▸ DATA EXTRACTS
════════

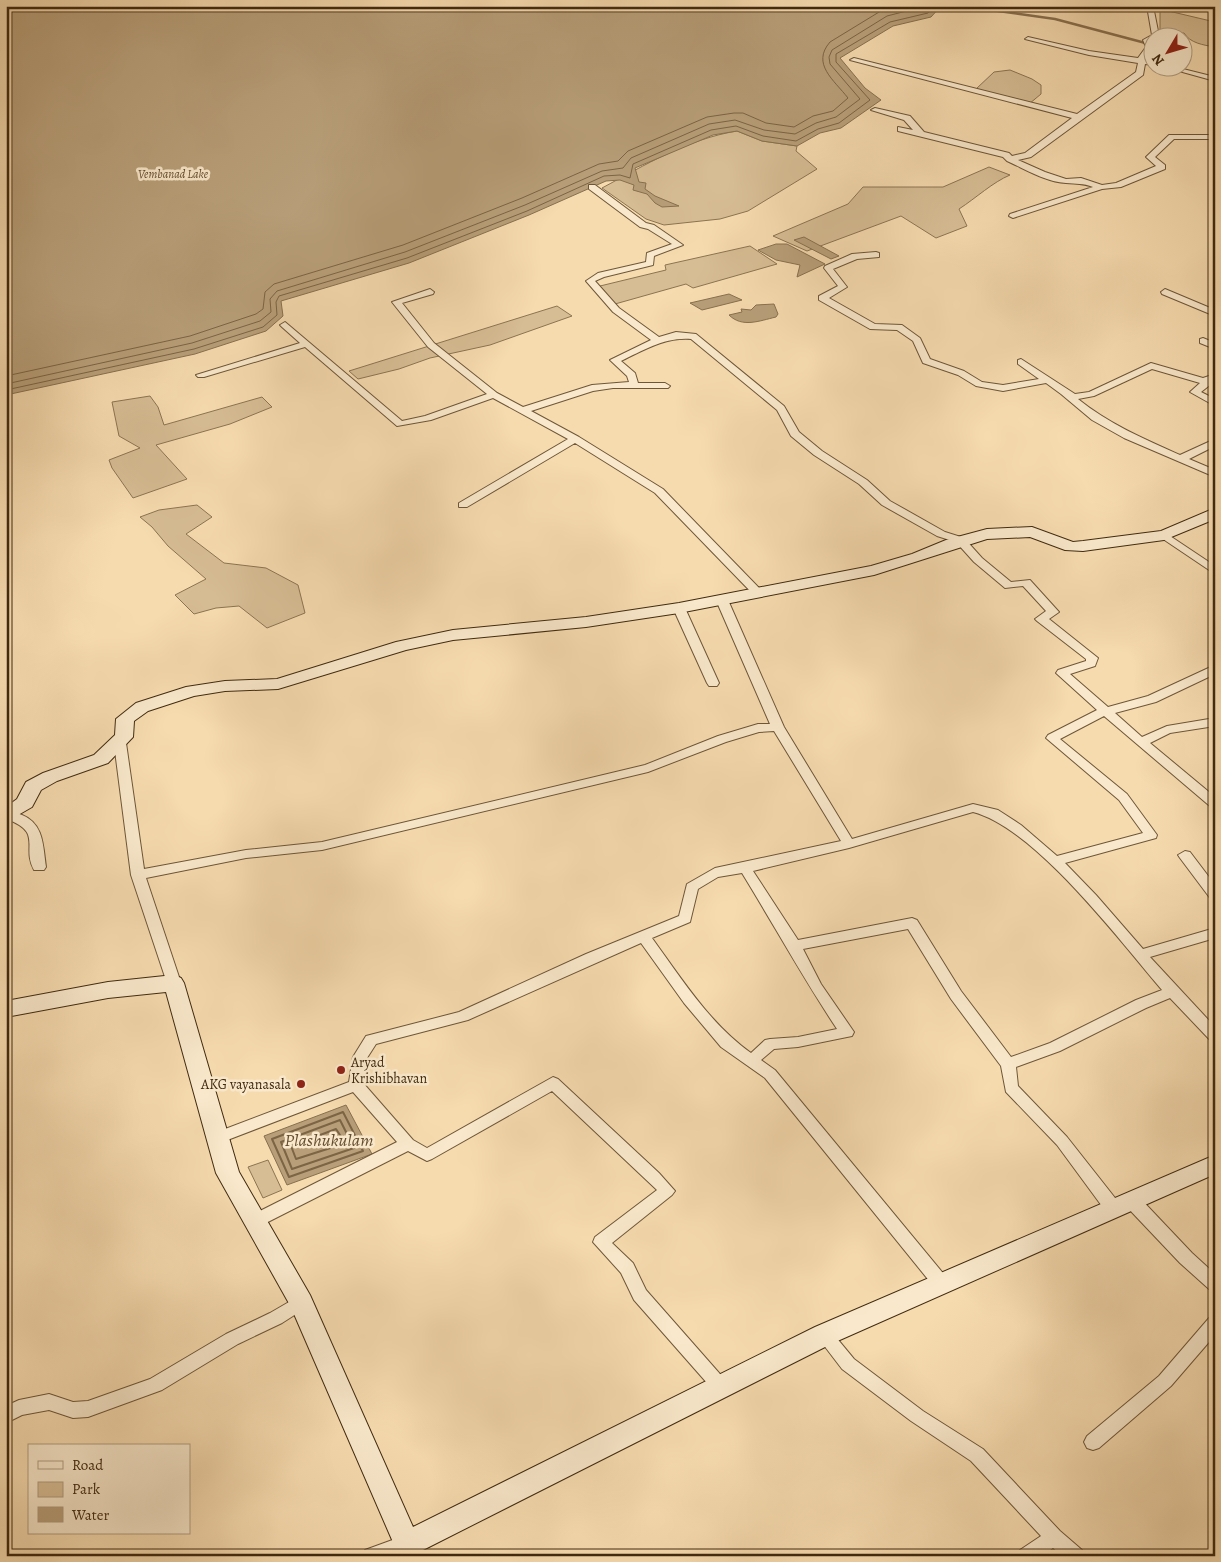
<svg xmlns="http://www.w3.org/2000/svg" width="1221" height="1562" viewBox="0 0 1221 1562" font-family="Alegreya,serif">
	<style>
		.green { fill: #d7bd94; stroke: #8c7452 }
		.water { fill: #b89f79; stroke: #88704f }
		.lines { fill: none; stroke-linecap: round; stroke-linejoin: round }
		.shore-far1 { stroke: #7c6444; stroke-width: 1 }
		.shore { stroke: #7c6444; stroke-width: 2 }
		.stream { stroke: #88704f; stroke-width: 2.5 }
		.street-casing { stroke: #6e5638; stroke-width: 2 }
		.secondary-casing { stroke: #402a10; stroke-width: 2 }
		.street { fill: #f9e8cb; fill-rule: evenodd }
		.secondary { fill: #f9e8cb; fill-rule: evenodd }
		.poi-dot { fill: #8f2418; stroke: #f9e8cb; stroke-width: 2 }
		.labels { text-anchor: middle; stroke-width: 5; stroke-linejoin: round; paint-order: stroke }
		.far-water-label { font-size: 12px; font-style: italic; fill: #644d30; stroke: #f9e8cb }
		.poi-label { font-size: 14px; fill: #402a10; stroke: #f9e8cb; text-anchor: start }
		.near-water-label { font-size: 18px; font-style: italic; fill: #644d30; stroke: #f9e8cb }
	</style>
	<rect width="100%" height="100%" fill="#f6dbaf"/>
	<filter id="stains"><feTurbulence type="fractalNoise" baseFrequency=".004" numOctaves="4"/><feColorMatrix values="0 0 0 0 .2 0 0 0 0 .09 0 0 0 0 .02 0 0 0 .5 -.17"/></filter>
	<radialGradient id="worn" r=".72"><stop offset=".6" stop-color="#630" stop-opacity="0"/><stop offset="1" stop-color="#630" stop-opacity=".3"/></radialGradient>
	<path class="green" d="M 1160,9 L 1215,22 L 1215,47 C 1203,45 1190,43 1184,33 L 1160,34 Z
		M 1010,70 L 1032,79 L 1041,85 L 1041,94 L 1029,104 L 976,89 L 994,72 Z
		M 737,131 L 762,141 L 797,146 L 796,151 L 817,169 L 748,211 L 720,219 L 664,225 L 646,219 L 602,188 C 645,165 688,139 737,131 Z
		M 989,167 L 1010,175 C 993,182 976,198 959,209 L 967,226 L 936,238 L 901,216 L 807,251 L 773,236 L 848,204 L 863,187 L 943,187 Z
		M 750,246 L 777,264 L 693,288 L 686,284 L 615,304 L 600,286 L 666,270 L 665,265 Z
		M 557,306 L 572,316 L 490,345 L 430,358 L 399,369 L 358,379 L 349,371 Z
		M 150,396 L 158,407 L 164,425 L 262,397 L 272,407 L 230,424 L 156,445 L 187,479 L 133,498 L 112,468 L 109,460 L 140,448 L 119,436 L 112,402 Z
		M 197,505 L 212,517 L 186,534 L 224,563 L 266,568 L 298,585 L 305,613 L 267,628 L 239,606 L 216,608 L 194,614 L 175,595 L 206,579 L 168,546 L 152,527 L 140,517 L 159,510 Z
		M 268,1160 L 282,1190 L 263,1198 L 248,1167 Z"/>
	<path class="water" d="M 6,6 L 941,6 L 931,17 L 893,26 L 840,58 L 865,88 L 881,100 L 841,128 L 820,133 L 797,146 L 762,141 L 737,131 L 713,135 L 635,168 L 639,182 L 646,183 L 645,189 L 655,196 L 679,206 L 662,207 L 655,203 L 647,194 L 633,190 L 634,185 L 620,180 L 606,181 L 529,215 L 409,263 L 281,301 L 283,316 L 266,331 L 195,354 L 6,395 Z
		M 804,237 L 839,256 L 831,259 L 794,240 Z
		M 776,244 L 787,244 L 825,264 L 797,277 L 800,265 L 776,260 L 758,250 Z
		M 729,294 L 742,300 L 702,310 L 690,303 Z
		M 774,304 L 778,314 L 776,317 C 759,321 742,328 729,315 L 742,312 L 741,309 L 751,310 L 756,305 Z
		M 346,1105 L 372,1154 L 287,1185 L 264,1136 Z"/>
	<g class="lines">
		<path class="shore-far1" d="M 6,376 L 190,336 L 256,314 L 263,309 L 265,292 L 274,284 L 403,245 L 522,198 L 599,164 L 618,161 L 628,151 L 707,117 L 734,113 L 743,113 L 766,123 L 794,127 L 813,116 L 833,111 L 848,98 C 834,80 811,64 830,42 L 884,9 L 895,6
			M 6,384 L 192,343 L 260,321 L 271,312 L 270,299 L 277,291 L 405,252 L 525,205 L 602,171 L 623,168 L 631,158 L 709,124 L 735,120 L 764,130 L 795,134 L 816,123 L 836,117 L 860,99 L 830,64 L 829,57 L 832,50 L 887,16 L 926,6
			M 6,390 L 194,349 L 263,327 L 277,315 L 276,302 L 279,296 L 407,258 L 527,211 L 604,176 L 620,175 L 630,178 L 633,164 L 711,130 L 736,126 L 763,136 L 796,141 L 818,129 L 839,123 L 870,100 L 836,62 L 836,54 L 890,22 L 928,13 L 934,6"/>
		<path class="shore" d="M 343,1112 L 363,1151 L 289,1177 L 272,1139 Z
			M 340,1120 L 354,1148 L 292,1169 L 281,1142 Z
			M 336,1129 L 344,1141 L 343,1144 L 296,1159 L 291,1146 Z"/>
		<path class="stream" d="M 962,6 L 1055,19 L 1153,45"/>
		<defs>
			<path id="street" d="M 1147,6 L 1153,6 L 1159,36 L 1150,41 L 1154,47 L 1145,60 L 1154,61 L 1154,65 L 1145,64 L 1143,75 L 1031,157 L 1018,160 L 1045,172 L 1066,179 L 1081,178 L 1102,185 L 1116,183 L 1156,166 L 1146,157 L 1169,135 L 1215,135 L 1215,139 L 1174,139 L 1155,157 L 1165,165 L 1165,169 L 1121,187 L 1102,189 L 1013,218 L 1009,216 L 1010,214 L 1093,187 C 1083,183 1076,184 1066,183 C 1046,182 1025,169 1007,161 L 1003,157 L 898,131 L 898,127 L 913,130 L 904,120 L 871,110 L 875,108 L 910,116 L 924,132 L 1009,153 L 1012,156 L 1025,153 L 1072,118 L 850,60 L 854,58 L 1077,114 L 1136,72 L 1138,63 L 1089,55 L 1025,39 L 1028,37 L 1089,51 L 1138,58 L 1146,47 L 1143,40 L 1152,35 Z
				M 1168,68 L 1179,68 L 1215,77 L 1215,81 Z
				M 589,185 L 595,185 L 646,223 L 654,225 L 683,245 L 654,256 L 653,265 L 604,277 L 595,281 L 619,308 L 659,337 L 676,332 L 696,334 L 784,406 L 799,432 L 822,451 L 867,480 L 890,501 L 945,532 L 964,538 L 982,558 L 1011,582 L 1030,580 L 1059,612 L 1049,619 L 1098,658 L 1095,666 L 1070,674 L 1108,707 L 1148,696 L 1215,665 L 1215,674 L 1156,702 L 1115,713 L 1142,737 L 1167,726 L 1215,718 L 1215,726 L 1170,733 L 1150,743 L 1215,797 L 1215,808 L 1211,807 L 1104,716 L 1060,739 L 1127,794 L 1157,835 L 1156,838 L 1065,863 L 1096,895 L 1143,949 L 1215,928 L 1215,938 L 1150,957 L 1215,1027 L 1215,1041 L 1210,1040 L 1170,998 L 1146,1008 L 1060,1051 L 1016,1067 L 1018,1086 L 1067,1137 L 1119,1203 L 1121,1208 L 1119,1213 L 1113,1214 L 1107,1213 L 1057,1145 L 1006,1092 L 1001,1066 L 951,999 L 908,929 L 803,949 L 821,984 L 854,1032 L 852,1036 L 847,1037 L 798,1047 L 774,1049 L 761,1060 L 775,1070 L 947,1278 L 949,1283 L 947,1288 L 941,1290 L 935,1288 L 765,1078 L 721,1047 L 684,1003 L 641,943 L 468,1020 L 376,1044 L 367,1058 L 364,1084 L 413,1140 L 427,1148 L 553,1077 L 558,1079 L 659,1173 L 675,1191 L 672,1195 L 612,1243 L 633,1263 L 646,1290 L 727,1382 L 729,1387 L 727,1392 L 721,1395 L 715,1392 L 634,1300 L 621,1273 L 593,1242 L 595,1237 L 657,1190 L 552,1091 L 432,1159 L 427,1161 L 408,1151 L 254,1229 L 248,1227 L 246,1222 L 248,1217 L 397,1142 L 353,1092 L 217,1144 L 212,1142 L 209,1138 L 212,1134 L 349,1082 L 353,1057 L 366,1036 L 459,1012 L 586,954 L 679,916 L 687,884 L 715,868 L 841,841 L 774,731 L 759,732 L 726,742 L 648,772 L 322,850 L 246,858 L 146,878 L 181,983 L 179,987 L 169,987 L 167,983 L 131,875 L 114,743 L 120,739 L 126,743 L 144,869 L 246,850 L 322,842 L 645,765 L 718,736 L 758,724 L 770,724 L 716,600 L 722,597 L 728,600 L 784,727 L 852,839 L 973,804 L 998,810 L 1021,825 L 1057,856 L 1143,833 L 1119,800 L 1046,738 L 1048,735 L 1097,710 L 1056,673 L 1058,670 L 1086,661 L 1086,659 L 1037,621 L 1035,619 L 1046,611 L 1023,586 L 1005,588 L 974,562 L 956,542 L 937,536 L 882,505 L 859,484 L 814,455 L 791,436 L 777,410 L 691,339 C 665,337 644,350 621,361 L 635,373 L 638,383 L 665,383 L 670,386 L 668,388 L 613,388 L 593,391 L 531,411 L 579,437 L 663,489 L 762,591 L 764,593 L 762,595 L 754,595 L 655,493 L 575,443 L 467,507 L 459,507 L 459,503 L 568,439 L 493,398 L 431,420 L 397,426 L 305,347 L 204,377 L 198,377 L 196,375 L 300,343 L 282,327 L 280,325 L 285,322 L 402,421 L 425,416 L 487,394 L 428,347 L 392,302 L 430,289 L 434,292 L 433,294 L 402,303 L 434,343 L 497,393 L 523,407 L 592,385 L 629,382 L 627,376 L 610,360 L 651,340 L 613,312 L 586,281 L 598,273 L 646,262 L 647,253 L 672,244 L 648,229 L 640,227 L 589,189 ZM 973,812 C 1035,828 1120,941 1162,990 L 1136,1000 L 1050,1043 L 1011,1057 L 961,991 L 917,920 L 912,918 L 798,940 L 753,871 L 849,848 ZM 742,873 C 774,925 803,978 837,1029 L 798,1037 L 770,1039 L 765,1040 L 751,1053 C 710,1024 681,978 652,938 L 690,922 L 698,889 L 718,877 Z
				M 876,252 L 879,253 L 879,257 L 857,259 L 833,269 L 847,287 L 829,298 L 875,324 L 902,325 L 920,338 L 930,359 L 964,371 L 982,382 L 1003,385 L 1039,379 L 1018,364 L 1018,360 L 1021,359 L 1075,394 L 1089,392 L 1151,363 L 1203,378 L 1215,374 L 1215,381 L 1201,392 L 1215,399 L 1215,406 L 1190,392 L 1200,383 L 1152,369 L 1094,396 L 1078,399 C 1109,424 1144,439 1180,455 L 1215,439 L 1215,446 L 1189,459 L 1215,470 L 1215,477 L 1124,438 L 1092,420 L 1061,394 L 1046,383 L 1003,391 L 976,386 L 958,375 L 923,363 L 913,341 L 897,330 L 870,329 L 819,300 L 819,296 L 838,286 L 824,268 L 825,266 L 852,254 Z
				M 1165,289 L 1215,310 L 1215,316 L 1162,294 L 1161,292 Z
				M 1203,338 L 1215,343 L 1215,349 L 1200,343 L 1200,339 Z
				M 1164,532 L 1215,566 L 1215,574 L 1160,537 L 1159,535 L 1160,533 Z
				M 679,605 L 685,608 L 719,683 L 717,686 L 709,686 L 707,683 L 673,608 Z
				M 6,811 C 12,811 17,813 22,815 C 44,824 43,846 46,867 L 44,870 L 34,870 C 21,847 44,832 6,819 Z
				M 1185,851 L 1190,852 L 1215,885 L 1215,900 L 1210,898 L 1180,858 L 1178,855 Z
				M 1131,1194 L 1137,1195 L 1192,1253 L 1215,1274 L 1215,1291 L 1209,1289 L 1180,1263 L 1125,1205 L 1123,1200 L 1125,1195 Z
				M 301,1295 L 307,1297 L 309,1302 L 307,1307 L 282,1323 L 238,1344 L 162,1390 L 88,1417 L 73,1418 L 49,1410 L 22,1415 L 6,1423 L 6,1406 L 19,1400 L 49,1394 L 73,1402 L 88,1401 L 150,1379 L 226,1334 L 270,1313 Z
				M 1215,1316 L 1215,1335 L 1171,1386 L 1099,1448 L 1093,1450 L 1087,1448 L 1084,1442 L 1087,1436 L 1159,1376 L 1209,1318 Z
				M 824,1328 L 830,1330 L 854,1359 L 923,1411 L 983,1449 L 1060,1531 L 1082,1550 L 1085,1556 L 1062,1556 L 1053,1548 L 1042,1556 L 1017,1556 L 1020,1550 L 1041,1536 L 971,1461 L 911,1421 L 842,1369 L 816,1335 L 818,1330 Z
				M 409,1534 L 415,1537 L 418,1543 L 415,1549 L 397,1556 L 362,1556 L 365,1550 Z"/>
			<path id="secondary" d="M 1215,508 L 1215,519 L 1164,540 L 1083,551 L 1065,550 L 1030,537 L 987,539 L 874,575 L 679,613 L 586,627 L 453,640 L 406,650 L 278,689 L 225,691 L 194,696 L 148,711 L 134,721 L 133,737 L 108,763 L 57,781 L 41,790 L 32,807 L 6,822 L 6,807 L 17,799 L 26,782 L 43,773 L 94,755 L 115,735 L 116,719 L 136,703 L 186,687 L 225,681 L 277,679 L 396,642 L 453,630 L 586,617 L 679,603 L 871,566 L 912,554 L 946,540 L 987,529 L 1032,527 L 1073,542 L 1083,541 L 1161,531 Z
				M 174,975 L 181,978 L 184,983 L 239,1172 L 310,1295 L 413,1527 L 815,1327 L 1215,1155 L 1215,1174 L 833,1343 L 423,1550 L 425,1556 L 399,1556 L 291,1307 L 216,1173 L 166,992 L 108,998 L 6,1017 L 6,1001 L 108,982 Z"/>
		</defs>
		<use href="#street" class="street-casing"/>
		<use href="#secondary" class="secondary-casing"/>
		<use href="#street" class="street"/>
		<use href="#secondary" class="secondary"/>
	</g>
	<g class="poi-dot">
		<circle cx="341" cy="1070" r="5"/>
		<circle cx="301" cy="1084" r="5"/>
	</g>
	<g class="labels">
		<g class="far-water-label">
			<text x="173" y="178">Vembanad Lake</text>
		</g>
		<g class="poi-label">
			<text x="351" y="1067">Aryad<tspan x="351" dy="16">Krishibhavan</tspan></text>
			<text x="291" y="1089" text-anchor="end">AKG vayanasala</text>
		</g>
		<g class="near-water-label">
			<text x="329" y="1146">Plashukulam</text>
		</g>
	</g>
	<rect width="1221" height="1562" fill="none" stroke="#f6dbaf" stroke-width="25"/>
	<rect x="8" y="8" width="1206" height="1547" fill="none" stroke="#402a10" stroke-width="2.5"/>
	<rect x="12" y="12" width="1196" height="1537" fill="none" stroke="#402a10"/>
	<rect x="28" y="1444" width="162" height="90" fill="#f9e8cb" stroke="#af9c80"/>
	<rect x="38" y="1461" width="25" height="8" fill="#f9e8cb" stroke="#af9c80"/>
	<text x="72" y="1470" font-size="15" fill="#402a10">Road</text>
	<rect x="38" y="1482" width="25" height="15" fill="#d7bd94" stroke="#af9c80"/>
	<text x="72" y="1494" font-size="15" fill="#402a10">Park</text>
	<rect x="38" y="1507" width="25" height="15" fill="#b89f79" stroke="#af9c80"/>
	<text x="72" y="1520" font-size="15" fill="#402a10">Water</text>
	<g transform="translate(1168 52) rotate(232)"><circle r="24" fill="#f9e8cb" stroke="#af9c80"/>
	<path d="M0-4L9 19L0 12L-9 19Z" fill="#8f2418"/>
	<text y="-8" font-size="14" font-weight="bold" text-anchor="middle" fill="#402a10">N</text>
	</g>
	<rect width="100%" height="100%" filter="url(#stains)"/>
	<rect width="100%" height="100%" fill="url(#worn)"/>
</svg>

════════

▸ TASK DESCRIPTION
Every line above that has the string "casing" needs to be copied.

▸ TASK RESPONSE
		.street-casing { stroke: #6e5638; stroke-width: 2 }
		.secondary-casing { stroke: #402a10; stroke-width: 2 }
		<use href="#street" class="street-casing"/>
		<use href="#secondary" class="secondary-casing"/>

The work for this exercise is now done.